The ones that do causally validate that I found are - Arditi, Zou, Rimsky. Although they answer different question than 'do the things that get sold as monitors get checked'
^{^}
This condition is set by a single system prompt tag. This is straight from Greenblatt et al.,'s alignment faking work. Here the model is explicitly told that only free tier conversations are used for training. So, the tag is how the model infers it is being observed. As the above paper says - "to allow the model to infer when it is in training, we say it will be trained only on conversations with free users, not paid users"
^{^}
One honest exception - Why is this a positive control and not a clean sweep. SIEVE would not give refusal its strongest label 'causally_sufficient'. Adding the direction shows stronger results than removing it by subtracting. Specifically, adding - at +⍺ drove refusal to 0.98 and beats every control (random, orthogonal and wrong-layer) by 0.34 to 0.50. With a clean dose response (𝜌 = 0.82). Removing by subtracting - at -⍺ the probe moved refusal only by 0.18, while orthogonal moved refusal by +0.17, so the probe could not beat it. SIEVE demands that the effect beat every control on both signs. Necessity (tested by ablation) passes cleanly. If you read charitably, this is SIEVE being strict (erring on the side of caution). And if you read critically, its sufficiency may be mis-calibrated for additive steering. I am flagging it proactively rather than hiding.
^{^}
Being honest about a possible gap here - The probe layer was selected as a best of 5 candidates (12 to 16), by leaving-one-family-out AUROC. And the reported number is a maximum of that (layers 16 and 15 tied at 0.967).
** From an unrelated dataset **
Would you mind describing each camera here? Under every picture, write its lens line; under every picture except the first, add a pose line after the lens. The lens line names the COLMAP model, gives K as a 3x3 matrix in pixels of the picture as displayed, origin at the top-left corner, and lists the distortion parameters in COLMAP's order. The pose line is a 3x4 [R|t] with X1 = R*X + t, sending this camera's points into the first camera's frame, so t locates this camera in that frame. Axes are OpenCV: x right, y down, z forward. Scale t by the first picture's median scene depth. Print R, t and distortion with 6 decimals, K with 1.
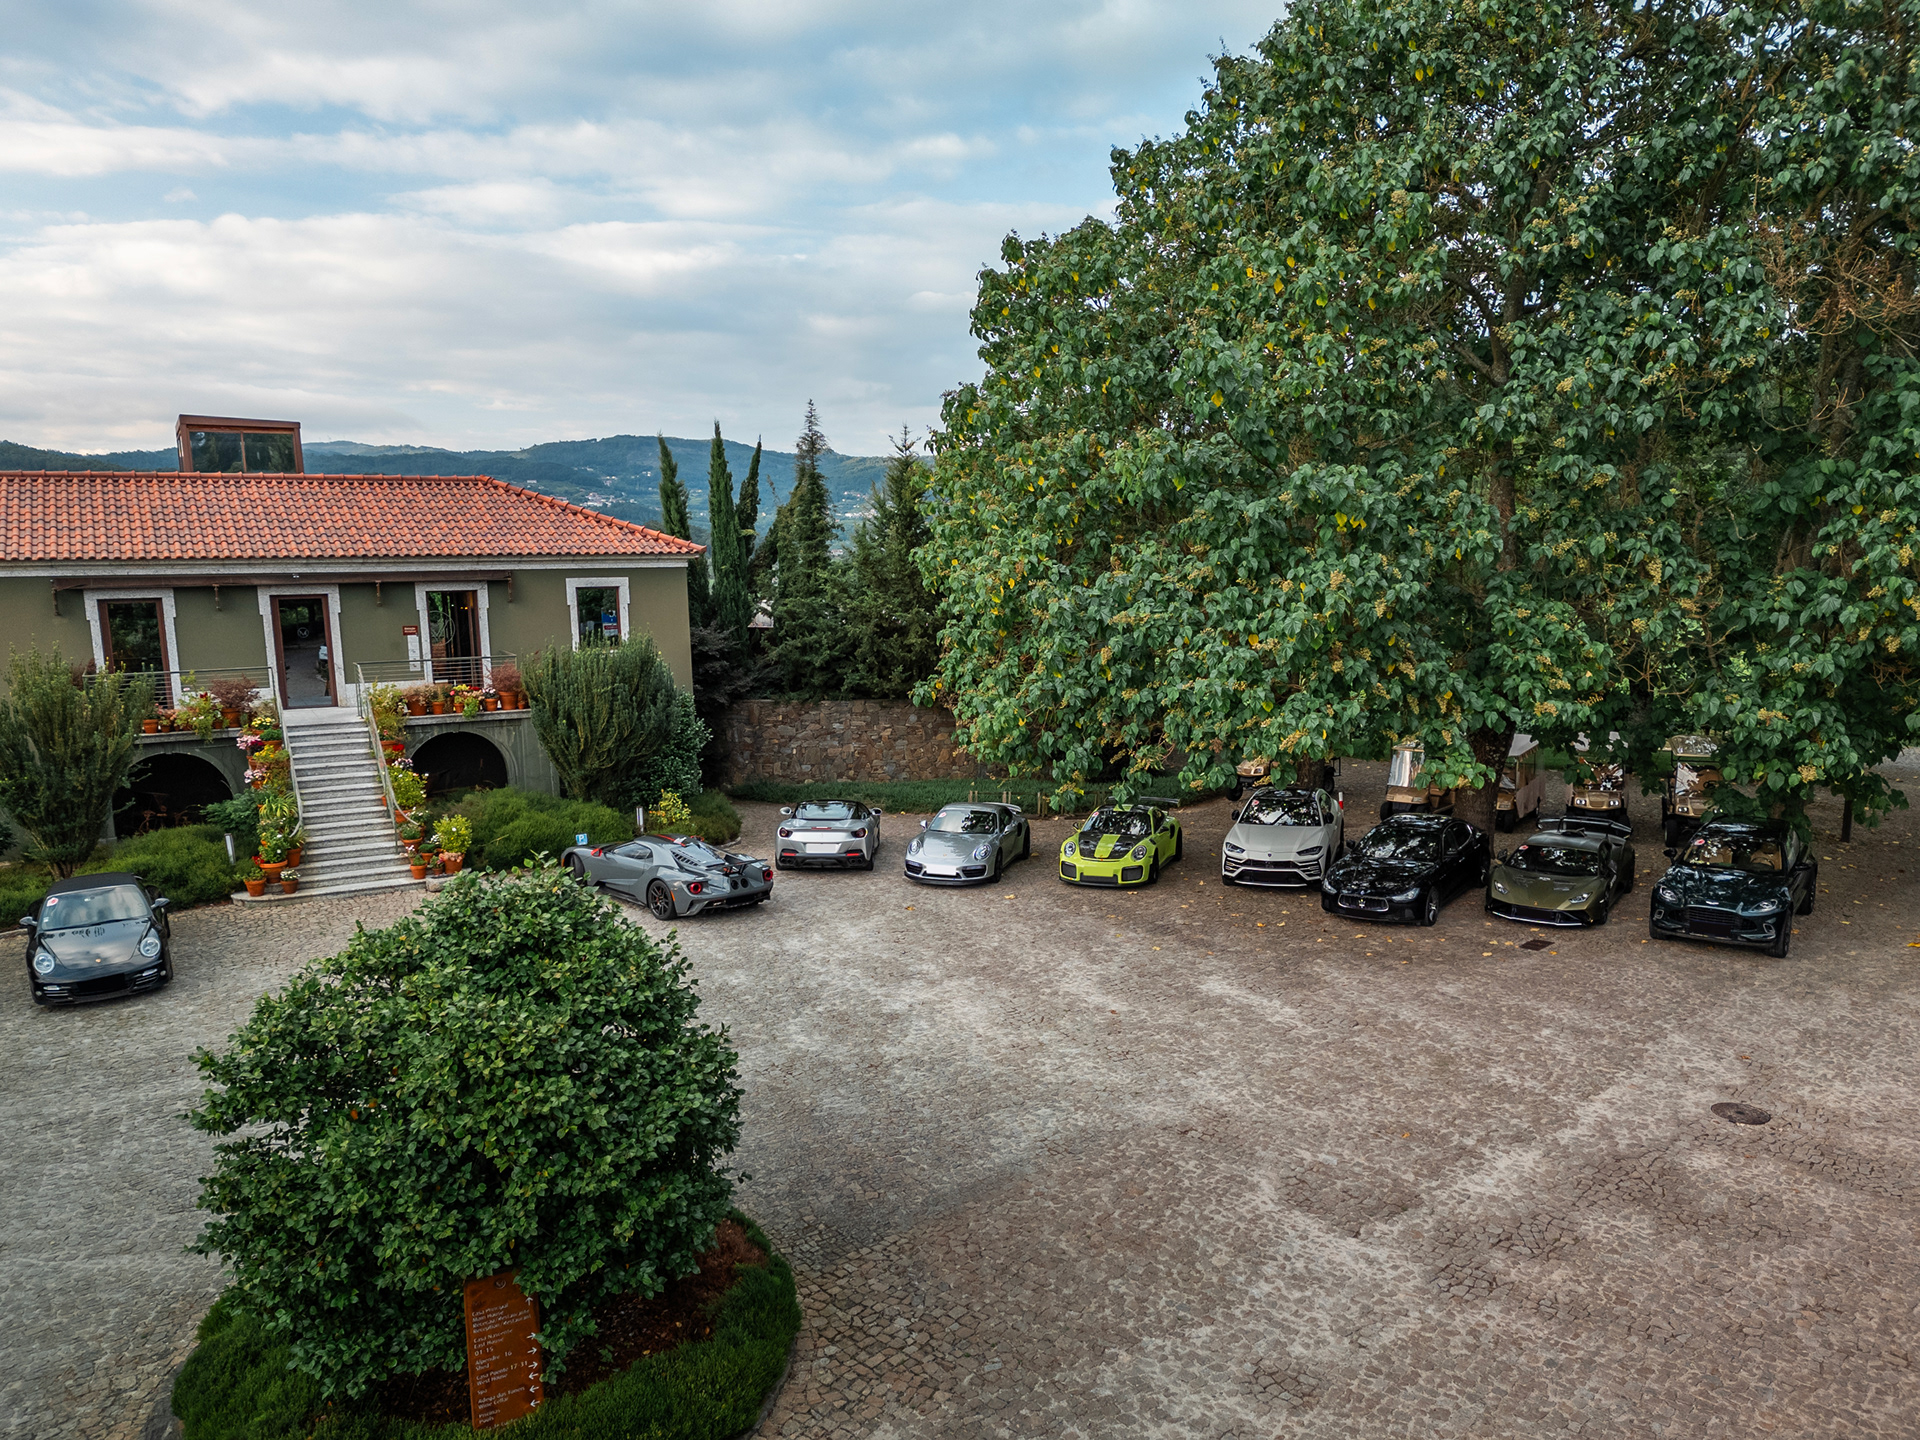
lens RADIAL K [[1477.7, 0, 1007.5], [0, 1477.7, 722.5], [0, 0, 1]] dist [0.091090, -0.120477]
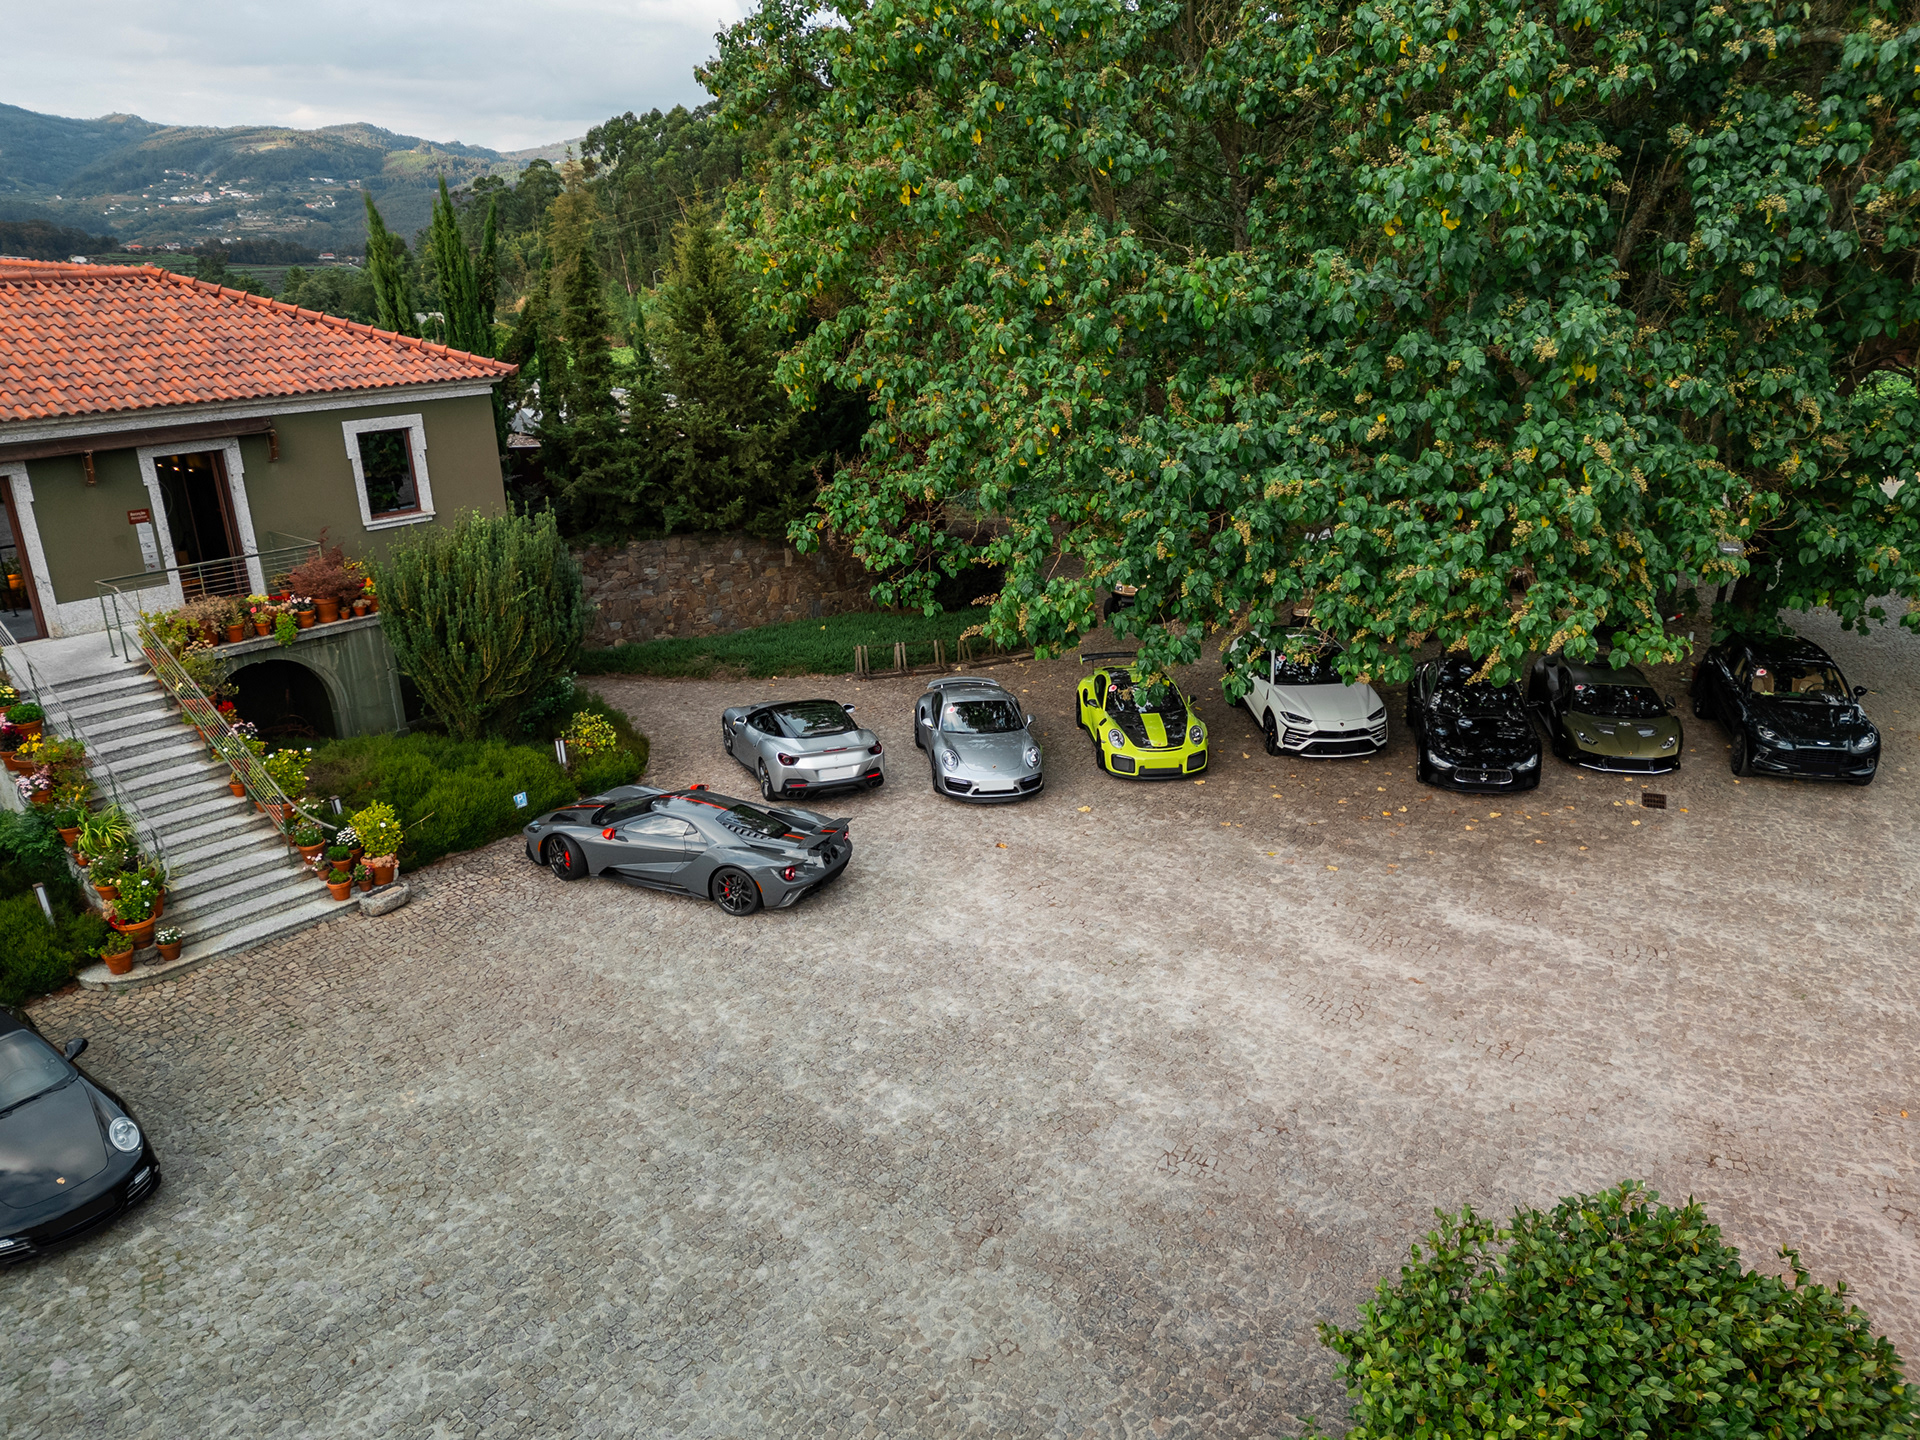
lens RADIAL K [[1477.7, 0, 1007.5], [0, 1477.7, 722.5], [0, 0, 1]] dist [0.091090, -0.120477]
pose [[0.932702, -0.117961, 0.340810, -0.323470], [0.050315, 0.978316, 0.200916, -0.104420], [-0.357120, -0.170247, 0.918412, 0.236275]]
So my honest assessment here is that the point estimate is mildly selection -optimistic: The layer was chosen on the same held-out metric it is then reported on.
Two things limit how much this matters. The top candidates cluster tightly: 0.95, 0.967, 0.967 and hence the choice is not a lone spike. Also the margins over surface baseline is large regardless. About 0.42 (probe 0.967, tfdif 0.55, length 0.54). Also, leave-one-family-out approach keeps the direction itself from training on the prompts it was scored on.